▶ _What the task requires_
Of the material below, the lines to be retyped are those from the line containing "brown teapot [450,342,525,442]" through the line containing "none -> brown bucket [468,351,522,428]", inclusive; reproduce them exactly.

▶ _Data_
--
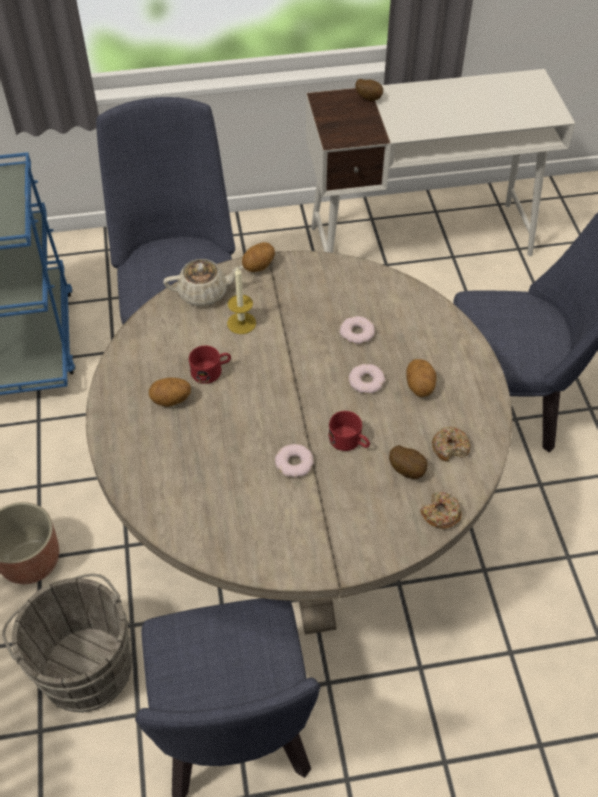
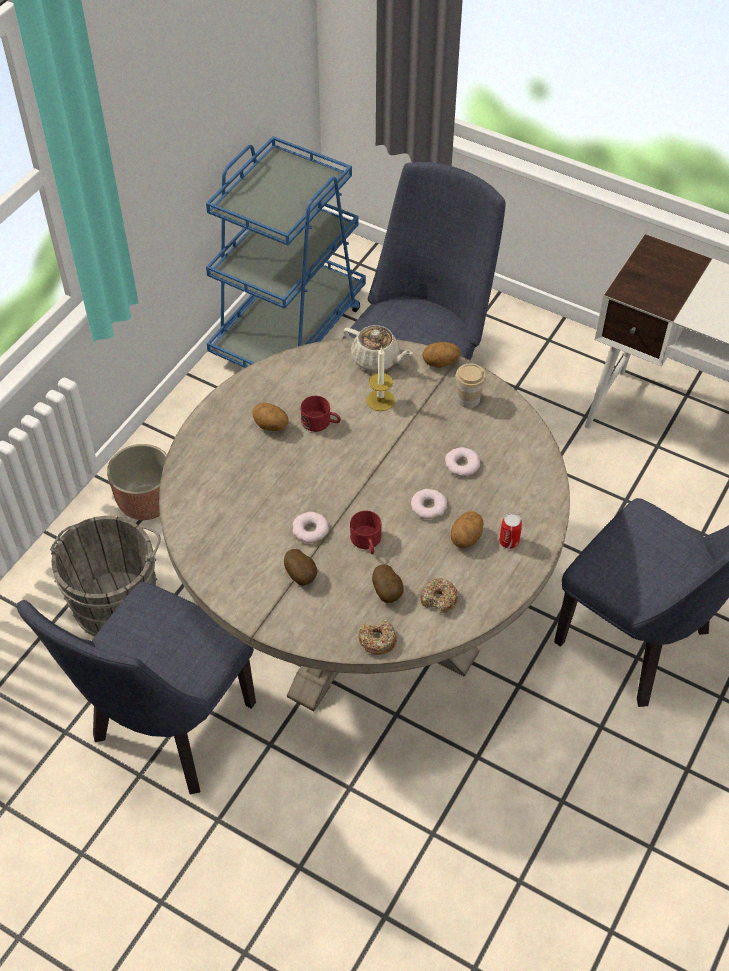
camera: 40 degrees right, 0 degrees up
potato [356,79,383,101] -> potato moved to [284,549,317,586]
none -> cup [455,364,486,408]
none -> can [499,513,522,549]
--
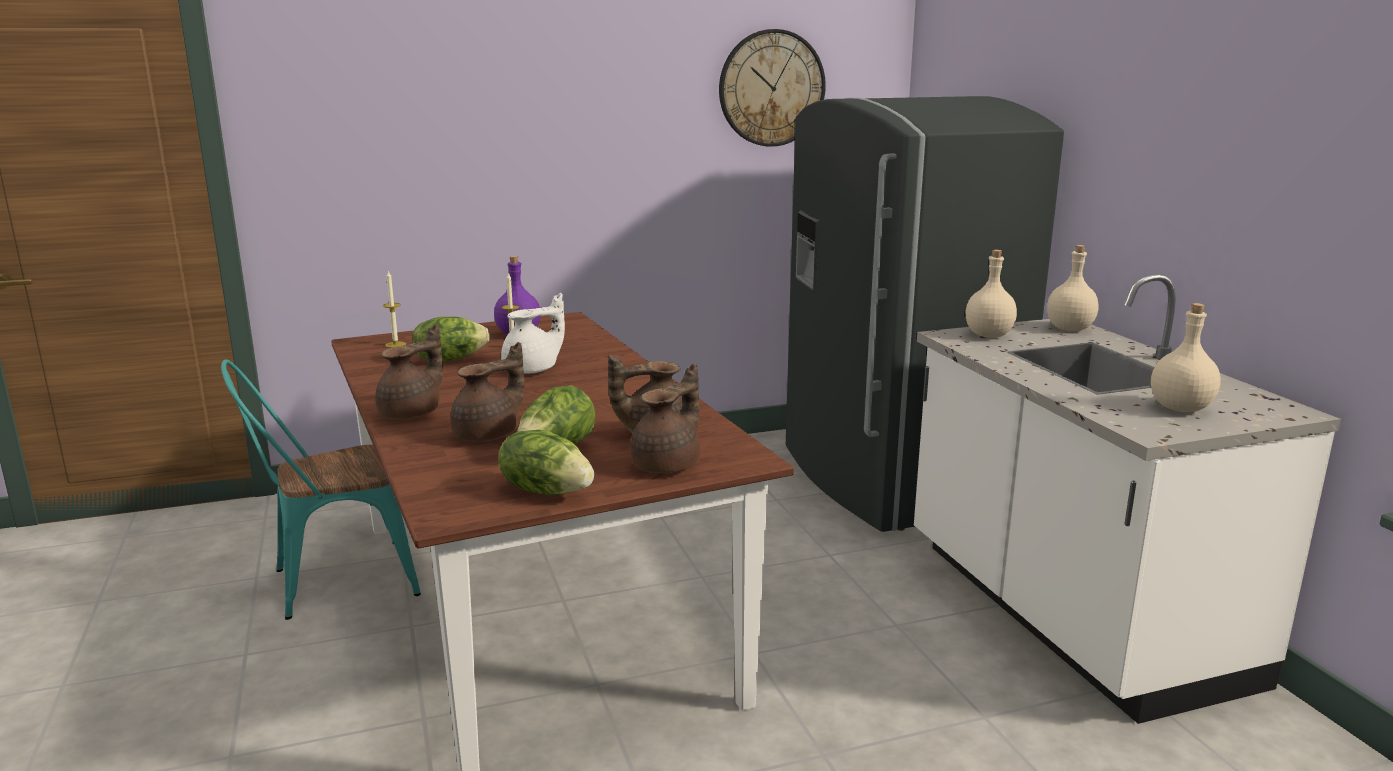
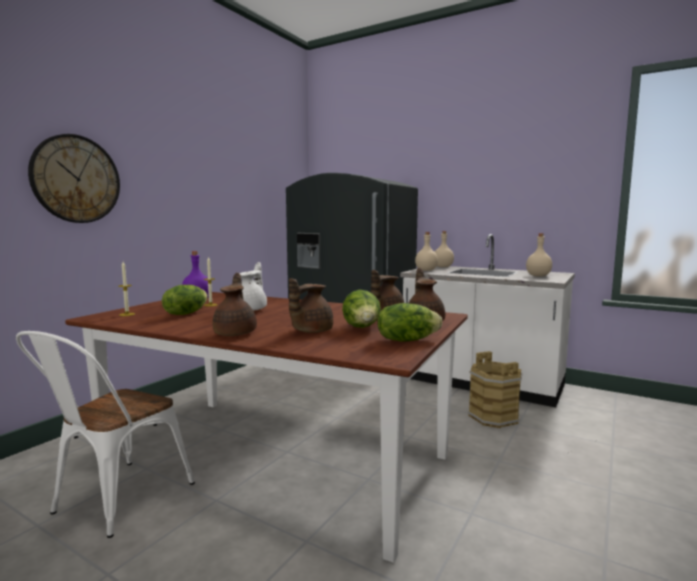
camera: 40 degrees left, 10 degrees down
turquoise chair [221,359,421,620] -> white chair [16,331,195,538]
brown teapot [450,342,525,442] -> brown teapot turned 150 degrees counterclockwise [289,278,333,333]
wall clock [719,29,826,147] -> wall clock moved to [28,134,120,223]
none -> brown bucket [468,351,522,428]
--
▶ _Answer for the task_
brown teapot [450,342,525,442] -> brown teapot turned 150 degrees counterclockwise [289,278,333,333]
wall clock [719,29,826,147] -> wall clock moved to [28,134,120,223]
none -> brown bucket [468,351,522,428]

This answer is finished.